Another thing that struck me, again and again, was the power of shared expectations. In Sweden you were expected to follow certain cultural norms, and everyone I met did things to help you know what was expected of you. On the bus, someone would helpfully remind a gentleman to give up his seat for the elderly, or else every occupant would turn an angry eye to the man who did not give up his seat for an elderly woman. That peer pressure was powerful.

People said what they meant. If a friend said let’s get coffee, they actually meant it. We better be getting coffee!

In one office, we had coffee break or fika, every day in the mid afternoon. I can verge on workaholism, so my teammates would subtly stop by my desk just before to encourage my attendance.

Even living in Sweden, the government encourages you to understand the country and fit in.
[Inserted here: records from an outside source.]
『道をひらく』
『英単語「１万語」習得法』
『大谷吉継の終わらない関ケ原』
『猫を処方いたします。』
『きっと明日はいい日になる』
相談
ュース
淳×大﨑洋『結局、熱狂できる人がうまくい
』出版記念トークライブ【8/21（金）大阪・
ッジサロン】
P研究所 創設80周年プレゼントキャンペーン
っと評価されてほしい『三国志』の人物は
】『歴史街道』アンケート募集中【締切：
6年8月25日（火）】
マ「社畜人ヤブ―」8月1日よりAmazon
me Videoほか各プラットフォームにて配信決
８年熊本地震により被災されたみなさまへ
I am a Swedish citizen, but I was not fluent enough in Swedish and was encouraged to attend a free class to learn the language and culture better. For this small nation, gentle cultural guidance helped those not used to the expectations to fit in.

In the same way, Agile teams can use their defined cultural norms to help new members onboard, and to encourage each other to be better team members. This can be done in many ways, but the retrospective is one of my go-tos.
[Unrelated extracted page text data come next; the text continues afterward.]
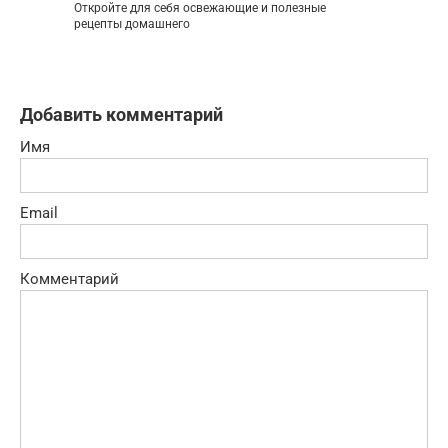
Откройте для себя освежающие и полезные
рецепты домашнего
Добавить комментарий
Имя
Email
Комментарий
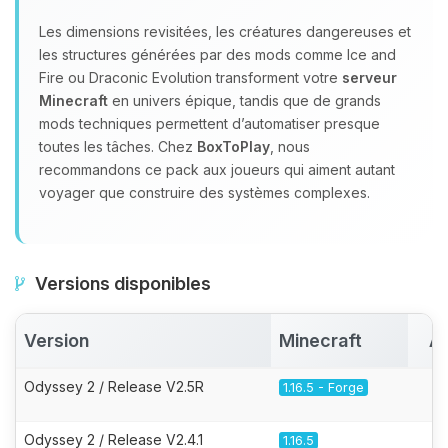
Les dimensions revisitées, les créatures dangereuses et
les structures générées par des mods comme Ice and
Fire ou Draconic Evolution transforment votre
serveur
Minecraft
en univers épique, tandis que de grands
mods techniques permettent d’automatiser presque
toutes les tâches. Chez
BoxToPlay
, nous
recommandons ce pack aux joueurs qui aiment autant
voyager que construire des systèmes complexes.
Versions disponibles
Version
Minecraft
Ac
Odyssey 2 / Release V2.5R
1.16.5 - Forge
Odyssey 2 / Release V2.4.1
1.16.5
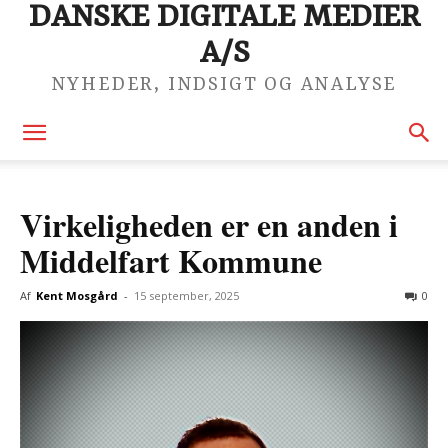
DANSKE DIGITALE MEDIER
A/S
NYHEDER, INDSIGT OG ANALYSE
Virkeligheden er en anden i
Middelfart Kommune
Af
Kent Mosgård
-
15 september, 2025
0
I may not have posted about this here yet, but in my daily life, I say all the time that one should vary retrospective methods. It is truly the most powerful tool in the scrum master’s toolbox, and using the same method every time is like using a hammer for every job around the house. You might get some things nailed in, but you’re likely to get some dented walls and fixtures too.

One method I like using in retrospectives with new teams, or with teams in which it seems like discord appears to be growing, is to define our team’s working relationships with “That Guy, This Guy.
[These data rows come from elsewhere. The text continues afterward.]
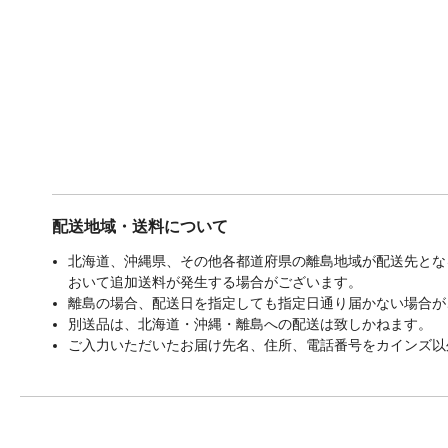
配送地域・送料について
北海道、沖縄県、その他各都道府県の離島地域が配送先となる
おいて追加送料が発生する場合がございます。
離島の場合、配送日を指定しても指定日通り届かない場合が
別送品は、北海道・沖縄・離島への配送は致しかねます。
ご入力いただいたお届け先名、住所、電話番号をカインズ以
With this method, after reminding the team about the Retrospective Prime Directive, the team works to define the kind of team member that is difficult to work with (Don’t Be That Guy) and the kind of team member they love to work with (This Guy Rocks!).

I did this retro with a team I worked with in the last year. The That Guy, This Guy artifact became their playbook for their team. Take a look at some of the qualities that That Guy has versus This Guy.


“That Guy” passes the buck, isn’t accountable and closes new ideas down. The phrase, Don’t Be That Guy takes on special meaning when we define the behaviors that make it hard to work with someone.


On the other hand, look at the qualities this team defined for the sort of person everyone enjoys working with – proactive, helpful, and willing to pitch in. Everyone wants to work with “This Guy.”

Agile is all about raising accountability for all team members and pushing the team, and the individuals in it, to be their best selves. As human beings we like examples of what that means. For each team, this may look a little different. It depends on your business, the products you work with, and your processes.

A similar retrospective method I’ve used is called Ground Rules, which is especially appropriate to use in the formation of a new team. The premise is similar – how do we work together best – what rules do we agree on and what new ones should we consider? These rules then can be passed on to any new team member to give an example of how the team expects members to behave.

In summary, these retrospective methods really boil down to the team defining how not to be a jerk. They arm the team with a way of calling out what their preferred behaviors are, and a playful way of saying, hey- This Guy Rocks!

This is super important in agile teams where the team dynamic has more potential than ever to slow down productivity if people don’t play by the rules, or conversely, produce more than ever as the team gets better at working together.